Department of Oral pathology and Microbiology, Centre for dental education and research, All India Institute of Medical Sciences, New Delhi, India.
CSIR, Institute of Genomics and Integrative Biology, North campus, Delhi 110007, India.
Pathol Res Pract. 2024 Nov;263:155624. doi: 10.1016/j.prp.2024.155624. Epub 2024 Sep 26.
Benign fibro-osseous lesions have long been an area of diagnostic difficulty due to overlapping of histological and radiological features. Differentiating between these lesions is crucial because of their unique pathogenesis and biological behavior. Ossifying fibroma (OF) and fibrous dysplasia (FD) are the most prevalent lesions. However, not all FD or OF exhibit the typical radiological and histopathological features. In such situations, molecular-level investigations could be essential for precise identification and differentiation.
To evaluate the screening of GNAS and CDC73 mutations in blood and formalin fixed tumor tissues (FFTT) of FD and OF cases.
Six blood samples (three cases of FD and JOF each) and thirteen FFTT (six cases of FD and seven cases of JOF) were included in the study. DNA was extracted from peripheral blood samples using salting out method followed by whole exome sequencing. Multiple efforts were made to extract DNA from tumor tissues using various protocols, but no measurable yield was obtained.
DNA derived from blood samples gave successful DNA library preparation and subsequent exome sequencing data generation. We report a pathogenic GNAS mutation (exon8:c.G602A:p.R201H) associated with McCune-Albright syndrome and a novel benign mutation identified in a case of FD (GNAS(NM_000516.7):c.257+687_257+688del) whereas none of the subjects of JOF displayed GNAS and/or CDC73 mutation.

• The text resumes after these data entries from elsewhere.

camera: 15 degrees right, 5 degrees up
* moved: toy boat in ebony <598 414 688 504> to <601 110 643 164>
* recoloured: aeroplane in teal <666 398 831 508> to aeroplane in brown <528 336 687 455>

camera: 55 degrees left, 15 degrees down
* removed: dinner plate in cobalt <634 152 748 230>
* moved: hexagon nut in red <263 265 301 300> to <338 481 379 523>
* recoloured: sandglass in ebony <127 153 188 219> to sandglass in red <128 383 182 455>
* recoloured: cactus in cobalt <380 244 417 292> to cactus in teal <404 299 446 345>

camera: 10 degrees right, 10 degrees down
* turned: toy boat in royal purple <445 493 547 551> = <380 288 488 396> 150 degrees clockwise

Study observed mutations in GNAS gene in blood samples from FD cases. However, a limitation is that only DNA extracted from blood underwent successful exome sequencing. Potential reason for low-quality DNA extraction from tissue may be attributed to prior fixation procedures conducted on bone specimens.
由于组织学和影像学特征的重叠,良性纤维骨性病变一直是诊断的难点领域。区分这些病变至关重要,因为它们具有独特的发病机制和生物学行为。骨化性纤维瘤(OF)和纤维结构不良(FD)是最常见的病变。然而,并非所有 FD 或 OF 都表现出典型的放射学和组织病理学特征。在这种情况下,分子水平的研究对于准确识别和区分可能至关重要。

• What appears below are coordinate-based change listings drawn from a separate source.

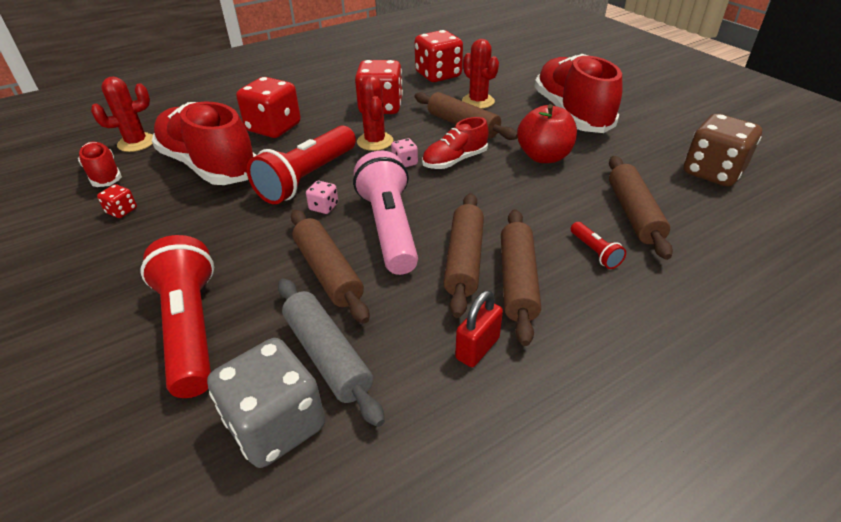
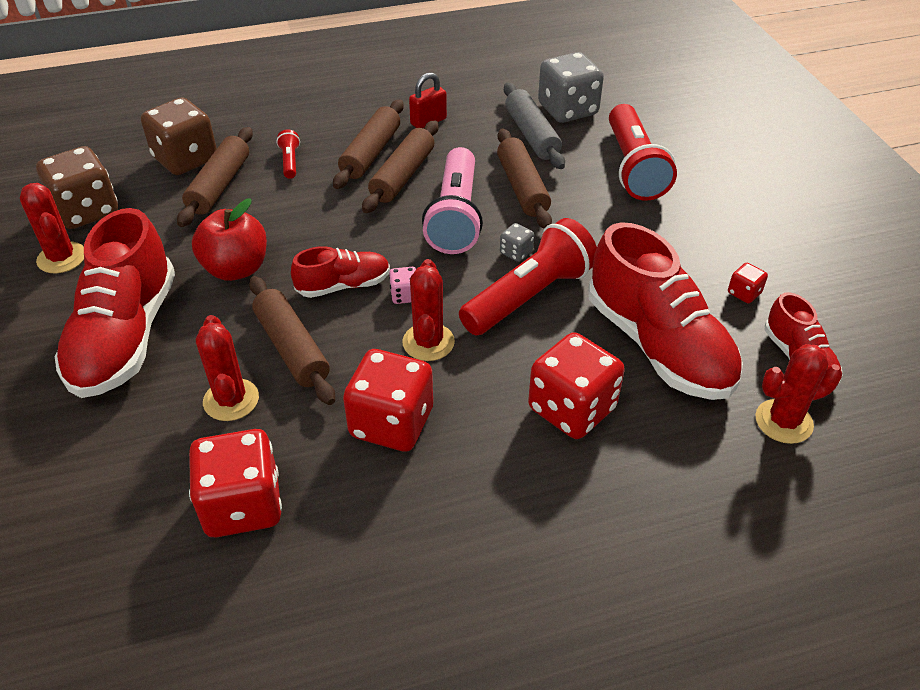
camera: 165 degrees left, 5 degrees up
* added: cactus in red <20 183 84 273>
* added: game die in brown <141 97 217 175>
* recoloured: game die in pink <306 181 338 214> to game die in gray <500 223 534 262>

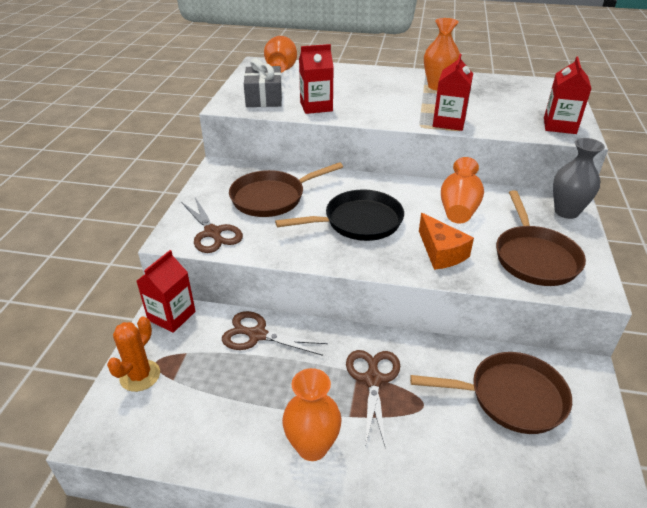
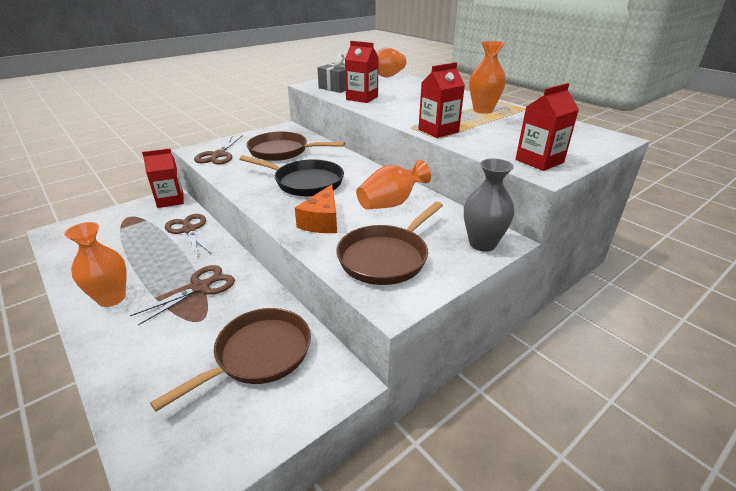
camera: 40 degrees right, 5 degrees down
* removed: cactus in orange-coloured <107 316 160 392>
* turned: skillet in brown <410 352 572 434> = <150 308 311 411> 90 degrees counterclockwise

评估 GNAS 和 CDC73 基因突变在 FD 和 OF 病例的血液和福尔马林固定肿瘤组织(FFTT)中的筛选。
本研究纳入了 6 份血液样本(3 例 FD 和 1 例 JOF)和 13 份 FFTT(6 例 FD 和 7 例 JOF)。使用盐析法从外周血样本中提取 DNA,然后进行全外显子组测序。我们尝试了多种方法从肿瘤组织中提取 DNA,但均未获得可测量的产量。
血液样本的 DNA 成功制备了 DNA 文库,并随后生成了外显子组测序数据。我们报告了一个与 McCune-Albright 综合征相关的致病性 GNAS 突变(exon8:c.G602A:p.R201H)和一个在 FD 病例中发现的新的良性突变(GNAS(NM_000516.7):c.257+687_257+688del),而 JOF 病例的受试者均未显示 GNAS 和/或 CDC73 突变。
本研究观察到 FD 病例血液样本中 GNAS 基因的突变。然而,一个限制是只有从血液中提取的 DNA 进行了成功的外显子组测序。从组织中提取低质量 DNA 的潜在原因可能归因于对骨标本进行的先前固定程序。